The recommended procedure for moving text is to commit your changes so far, move the text, and then commit the changes before continuing to edit the document.

Commenting out text

It is best to comment out text like this: \iffalse Some text. \fi instead of writing it like this: %Some %text.

In other words, place \iffalse and \fi on separate lines before and after the block of text. The reason for this is the same as above: the Git history remains clean and readable.

Word diffs

The plain Git commands show changes on a line-by-line basis. For example, you can see which lines were changed, but you cannot tell which parts of a line were changed. When editing a TeX document, it is common to change just one or two characters in a line, so it is desirable to have a diff file that shows changes at the word level. This can be achieved by passing the --color-words option to Git commands. The wordRegex option in the configuration file determines how lines are split into words. TeX documents benefit from a more refined regular expression so that displayed formulas are not treated as single words.

The above configuration file defines the aliases wdiff, wlog, and wshow for Git's diff, log, and show commands, with the --color-words option enabled. I use these variants almost exclusively when editing TeX documents.

Collaborating with coauthors

Instead of emailing each other, you can leave comments directly in the TeX file. This approach has several advantages.

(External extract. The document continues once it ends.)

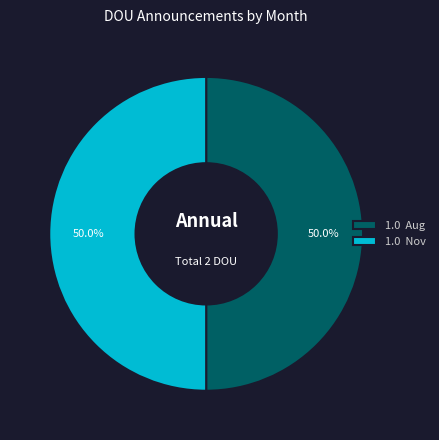

To the nearest percent, what is the difference between the largest and smallest slice percentages?

0%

First, comments can be placed directly near the issue they refer to, eliminating the need to locate the issue in the file.
Comments can remain in the text until the referenced issue is resolved, preventing issues raised in emails from being overlooked. If comments are typeset using a special macro instead of appearing as plain text, the macro can eventually be undefined. This would prevent the file from being compiled unless all comments have been addressed.
Responses to comments can be placed immediately afterward to prevent them from getting lost in email threads.
Pulling the latest version from the repository also ensures that you have the most up-to-date comments. This eliminates the possibility of being out of sync with comments communicated by email in the meantime.
Even if a comment is deleted, it can easily be recovered from the Git history. Finding it in an email archive may be more difficult due to missing context.

However, Git's history tools effectively track small edits. This allows your coauthors to fix minor issues in the text without leaving comments, making the process more efficient. You can then easily track these changes using git log -p or git wlog. If a change raises concerns, you can always leave a comment later.

Submodules

Suppose you want to share the same macro package, such as some commonly used TeX definitions, among several repositories. If you update the macro package, you also want the updates to propagate to all of these repositories. Git submodules provide a convenient way to accomplish this. First, create a separate Git repository (called the subrepository) for the macro package. Next, inform Git that a copy of the subrepository should be present in another repository (called the main repository) that uses the macro package.

We assume .gitconfig contains the appropriate submodule directives, as in the sample file above.

To create a submodule, run the following command in the main repository: git submodule add -b master git@remote-host-name:subrepo-name In this command, subrepo-name is the subrepository's name.

To clone an existing repository that contains submodules, run git clone --recurse-submodules repo-name

To initialize and update submodules for an existing repository that was cloned without the --recurse-submodules flag, run git submodule update --init --recursive

Now your main repository contains a directory with a copy of the subrepository. This directory is a Git repository itself, and you can work with it as you would with any other Git repository. You can edit files in the directory and synchronize them with another copy of the subrepository. Additionally, when you synchronize the main repository using the git sync alias, Git automatically synchronizes the subrepository.